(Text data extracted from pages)
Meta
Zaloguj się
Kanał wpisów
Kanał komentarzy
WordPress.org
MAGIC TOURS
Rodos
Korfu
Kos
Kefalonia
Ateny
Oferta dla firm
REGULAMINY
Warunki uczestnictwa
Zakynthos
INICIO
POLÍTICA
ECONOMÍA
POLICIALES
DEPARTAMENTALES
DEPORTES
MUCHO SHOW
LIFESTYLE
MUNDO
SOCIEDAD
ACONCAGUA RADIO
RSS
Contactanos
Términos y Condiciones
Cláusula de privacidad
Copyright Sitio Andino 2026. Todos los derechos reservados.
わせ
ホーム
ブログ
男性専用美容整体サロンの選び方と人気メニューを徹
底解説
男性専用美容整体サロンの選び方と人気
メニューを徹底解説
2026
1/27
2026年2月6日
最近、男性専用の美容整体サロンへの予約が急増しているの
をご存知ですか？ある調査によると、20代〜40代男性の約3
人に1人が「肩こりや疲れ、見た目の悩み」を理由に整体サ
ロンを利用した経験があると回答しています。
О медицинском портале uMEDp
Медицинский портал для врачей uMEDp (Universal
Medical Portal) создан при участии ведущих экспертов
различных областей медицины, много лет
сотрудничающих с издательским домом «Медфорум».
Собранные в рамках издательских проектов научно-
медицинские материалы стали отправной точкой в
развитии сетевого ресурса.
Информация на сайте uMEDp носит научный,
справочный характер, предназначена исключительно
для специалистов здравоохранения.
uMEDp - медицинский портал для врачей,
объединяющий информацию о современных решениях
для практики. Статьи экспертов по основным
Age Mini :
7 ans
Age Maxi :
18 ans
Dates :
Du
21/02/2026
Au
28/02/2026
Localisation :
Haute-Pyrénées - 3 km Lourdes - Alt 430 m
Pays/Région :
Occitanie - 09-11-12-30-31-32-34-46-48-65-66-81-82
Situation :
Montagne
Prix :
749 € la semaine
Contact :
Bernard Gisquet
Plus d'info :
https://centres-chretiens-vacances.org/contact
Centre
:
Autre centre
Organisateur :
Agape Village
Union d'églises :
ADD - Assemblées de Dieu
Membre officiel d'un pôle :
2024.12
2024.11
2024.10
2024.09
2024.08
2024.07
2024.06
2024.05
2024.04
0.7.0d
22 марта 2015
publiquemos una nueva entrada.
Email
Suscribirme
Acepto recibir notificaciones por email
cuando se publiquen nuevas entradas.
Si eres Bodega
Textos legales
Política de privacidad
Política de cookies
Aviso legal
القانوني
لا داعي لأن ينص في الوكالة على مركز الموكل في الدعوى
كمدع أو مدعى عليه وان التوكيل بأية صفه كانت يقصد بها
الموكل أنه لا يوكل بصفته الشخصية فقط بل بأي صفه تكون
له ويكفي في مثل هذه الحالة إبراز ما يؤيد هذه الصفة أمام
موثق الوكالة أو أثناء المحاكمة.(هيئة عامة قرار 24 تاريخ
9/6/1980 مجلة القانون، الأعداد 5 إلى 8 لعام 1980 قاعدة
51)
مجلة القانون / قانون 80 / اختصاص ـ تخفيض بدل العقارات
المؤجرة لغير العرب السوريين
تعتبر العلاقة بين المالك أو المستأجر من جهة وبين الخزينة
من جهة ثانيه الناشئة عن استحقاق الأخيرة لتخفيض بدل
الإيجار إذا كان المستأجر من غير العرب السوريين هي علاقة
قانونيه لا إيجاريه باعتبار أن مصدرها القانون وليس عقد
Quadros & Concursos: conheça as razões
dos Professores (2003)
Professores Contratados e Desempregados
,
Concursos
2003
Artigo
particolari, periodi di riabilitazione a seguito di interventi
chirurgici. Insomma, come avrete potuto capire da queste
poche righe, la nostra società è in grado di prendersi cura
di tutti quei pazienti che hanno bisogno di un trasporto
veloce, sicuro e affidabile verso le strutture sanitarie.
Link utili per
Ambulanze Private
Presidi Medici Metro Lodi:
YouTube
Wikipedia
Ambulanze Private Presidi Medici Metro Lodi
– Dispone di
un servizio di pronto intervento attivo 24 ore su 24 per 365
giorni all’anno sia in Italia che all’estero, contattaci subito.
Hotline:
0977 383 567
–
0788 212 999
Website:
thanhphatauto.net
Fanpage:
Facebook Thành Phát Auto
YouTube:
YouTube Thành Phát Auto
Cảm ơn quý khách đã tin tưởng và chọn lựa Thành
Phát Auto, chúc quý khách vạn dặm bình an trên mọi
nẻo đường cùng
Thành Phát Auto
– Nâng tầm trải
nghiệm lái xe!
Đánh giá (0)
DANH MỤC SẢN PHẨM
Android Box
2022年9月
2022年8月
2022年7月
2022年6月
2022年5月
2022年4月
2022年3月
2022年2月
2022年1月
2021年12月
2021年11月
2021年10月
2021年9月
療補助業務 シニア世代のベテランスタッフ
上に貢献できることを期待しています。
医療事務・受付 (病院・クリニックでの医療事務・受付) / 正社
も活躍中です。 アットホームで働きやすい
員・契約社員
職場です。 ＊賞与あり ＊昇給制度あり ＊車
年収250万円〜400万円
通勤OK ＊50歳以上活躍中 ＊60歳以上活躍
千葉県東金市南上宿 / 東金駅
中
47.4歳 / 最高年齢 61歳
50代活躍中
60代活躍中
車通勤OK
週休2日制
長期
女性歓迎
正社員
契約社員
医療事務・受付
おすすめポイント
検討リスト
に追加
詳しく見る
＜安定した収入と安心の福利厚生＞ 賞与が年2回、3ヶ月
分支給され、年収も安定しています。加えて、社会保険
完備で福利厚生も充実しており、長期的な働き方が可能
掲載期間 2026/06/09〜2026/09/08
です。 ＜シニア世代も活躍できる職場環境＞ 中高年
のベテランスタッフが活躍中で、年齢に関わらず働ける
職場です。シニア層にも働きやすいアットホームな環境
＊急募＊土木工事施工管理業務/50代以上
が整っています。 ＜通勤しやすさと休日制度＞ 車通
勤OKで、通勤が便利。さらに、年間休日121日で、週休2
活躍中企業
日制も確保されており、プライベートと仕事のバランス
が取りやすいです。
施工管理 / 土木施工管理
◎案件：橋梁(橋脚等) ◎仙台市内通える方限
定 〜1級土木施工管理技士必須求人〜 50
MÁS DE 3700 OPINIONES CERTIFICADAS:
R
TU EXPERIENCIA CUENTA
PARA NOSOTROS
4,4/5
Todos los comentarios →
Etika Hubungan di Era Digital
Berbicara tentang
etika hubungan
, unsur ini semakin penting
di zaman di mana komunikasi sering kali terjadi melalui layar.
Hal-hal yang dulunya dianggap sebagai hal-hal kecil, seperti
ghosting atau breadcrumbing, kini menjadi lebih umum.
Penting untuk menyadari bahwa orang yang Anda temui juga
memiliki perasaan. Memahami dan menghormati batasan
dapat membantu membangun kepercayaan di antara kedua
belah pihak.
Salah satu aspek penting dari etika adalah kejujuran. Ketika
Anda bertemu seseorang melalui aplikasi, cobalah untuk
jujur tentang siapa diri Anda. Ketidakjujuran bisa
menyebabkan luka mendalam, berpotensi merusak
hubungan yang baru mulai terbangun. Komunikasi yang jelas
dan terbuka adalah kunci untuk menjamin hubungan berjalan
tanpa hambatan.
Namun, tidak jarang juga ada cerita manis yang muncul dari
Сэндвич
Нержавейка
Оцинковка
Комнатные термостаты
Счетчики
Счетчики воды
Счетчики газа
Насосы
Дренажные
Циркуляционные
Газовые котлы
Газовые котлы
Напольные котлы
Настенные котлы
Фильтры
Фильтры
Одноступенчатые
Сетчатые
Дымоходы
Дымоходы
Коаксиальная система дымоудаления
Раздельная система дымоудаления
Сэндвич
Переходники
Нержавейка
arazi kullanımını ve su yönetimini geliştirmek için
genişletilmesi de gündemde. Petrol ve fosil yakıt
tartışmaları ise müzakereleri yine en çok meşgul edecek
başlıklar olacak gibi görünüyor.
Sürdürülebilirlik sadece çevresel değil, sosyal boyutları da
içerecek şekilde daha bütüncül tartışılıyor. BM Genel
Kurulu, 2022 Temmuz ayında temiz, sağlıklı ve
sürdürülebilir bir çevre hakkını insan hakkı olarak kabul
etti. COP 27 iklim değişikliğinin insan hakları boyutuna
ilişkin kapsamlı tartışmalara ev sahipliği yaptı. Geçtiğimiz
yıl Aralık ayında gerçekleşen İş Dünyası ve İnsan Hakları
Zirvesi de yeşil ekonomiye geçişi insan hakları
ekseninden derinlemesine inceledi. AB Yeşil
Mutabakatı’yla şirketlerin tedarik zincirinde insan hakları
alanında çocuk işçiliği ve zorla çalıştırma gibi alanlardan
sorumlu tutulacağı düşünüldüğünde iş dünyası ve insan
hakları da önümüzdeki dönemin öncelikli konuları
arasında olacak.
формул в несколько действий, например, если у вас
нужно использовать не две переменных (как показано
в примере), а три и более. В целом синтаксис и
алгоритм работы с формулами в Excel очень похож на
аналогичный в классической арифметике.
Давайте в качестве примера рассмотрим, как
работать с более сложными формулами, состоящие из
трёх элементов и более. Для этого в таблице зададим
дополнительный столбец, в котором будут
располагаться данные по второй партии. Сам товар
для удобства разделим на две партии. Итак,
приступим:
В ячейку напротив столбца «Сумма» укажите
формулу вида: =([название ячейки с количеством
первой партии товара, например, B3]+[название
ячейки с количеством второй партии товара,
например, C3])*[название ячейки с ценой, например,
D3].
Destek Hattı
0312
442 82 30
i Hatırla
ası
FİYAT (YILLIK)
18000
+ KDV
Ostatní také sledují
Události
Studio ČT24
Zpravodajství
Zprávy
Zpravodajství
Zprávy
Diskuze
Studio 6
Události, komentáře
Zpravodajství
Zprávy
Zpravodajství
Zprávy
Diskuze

WHAT TO PRODUCE –
Recast the records from the first line up to and including the line containing "Собранные в рамках" as a Markdown table with the columns Row and Text, numbering each line in order and omitting blank lines.

SOLUTION FOR THIS PROBLEM –
| Row | Text |
|---|---|
| 1 | Meta |
| 2 | Zaloguj się |
| 3 | Kanał wpisów |
| 4 | Kanał komentarzy |
| 5 | WordPress.org |
| 6 | MAGIC TOURS |
| 7 | Rodos |
| 8 | Korfu |
| 9 | Kos |
| 10 | Kefalonia |
| 11 | Ateny |
| 12 | Oferta dla firm |
| 13 | REGULAMINY |
| 14 | Warunki uczestnictwa |
| 15 | Zakynthos |
| 16 | INICIO |
| 17 | POLÍTICA |
| 18 | ECONOMÍA |
| 19 | POLICIALES |
| 20 | DEPARTAMENTALES |
| 21 | DEPORTES |
| 22 | MUCHO SHOW |
| 23 | LIFESTYLE |
| 24 | MUNDO |
| 25 | SOCIEDAD |
| 26 | ACONCAGUA RADIO |
| 27 | RSS |
| 28 | Contactanos |
| 29 | Términos y Condiciones |
| 30 | Cláusula de privacidad |
| 31 | Copyright Sitio Andino 2026. Todos los derechos reservados. |
| 32 | わせ |
| 33 | ホーム |
| 34 | ブログ |
| 35 | 男性専用美容整体サロンの選び方と人気メニューを徹 |
| 36 | 底解説 |
| 37 | 男性専用美容整体サロンの選び方と人気 |
| 38 | メニューを徹底解説 |
| 39 | 2026 |
| 40 | 1/27 |
| 41 | 2026年2月6日 |
| 42 | 最近、男性専用の美容整体サロンへの予約が急増しているの |
| 43 | をご存知ですか？ある調査によると、20代〜40代男性の約3 |
| 44 | 人に1人が「肩こりや疲れ、見た目の悩み」を理由に整体サ |
| 45 | ロンを利用した経験があると回答しています。 |
| 46 | О медицинском портале uMEDp |
| 47 | Медицинский портал для врачей uMEDp (Universal |
| 48 | Medical Portal) создан при участии ведущих экспертов |
| 49 | различных областей медицины, много лет |
| 50 | сотрудничающих с издательским домом «Медфорум». |
| 51 | Собранные в рамках издательских проектов научно- |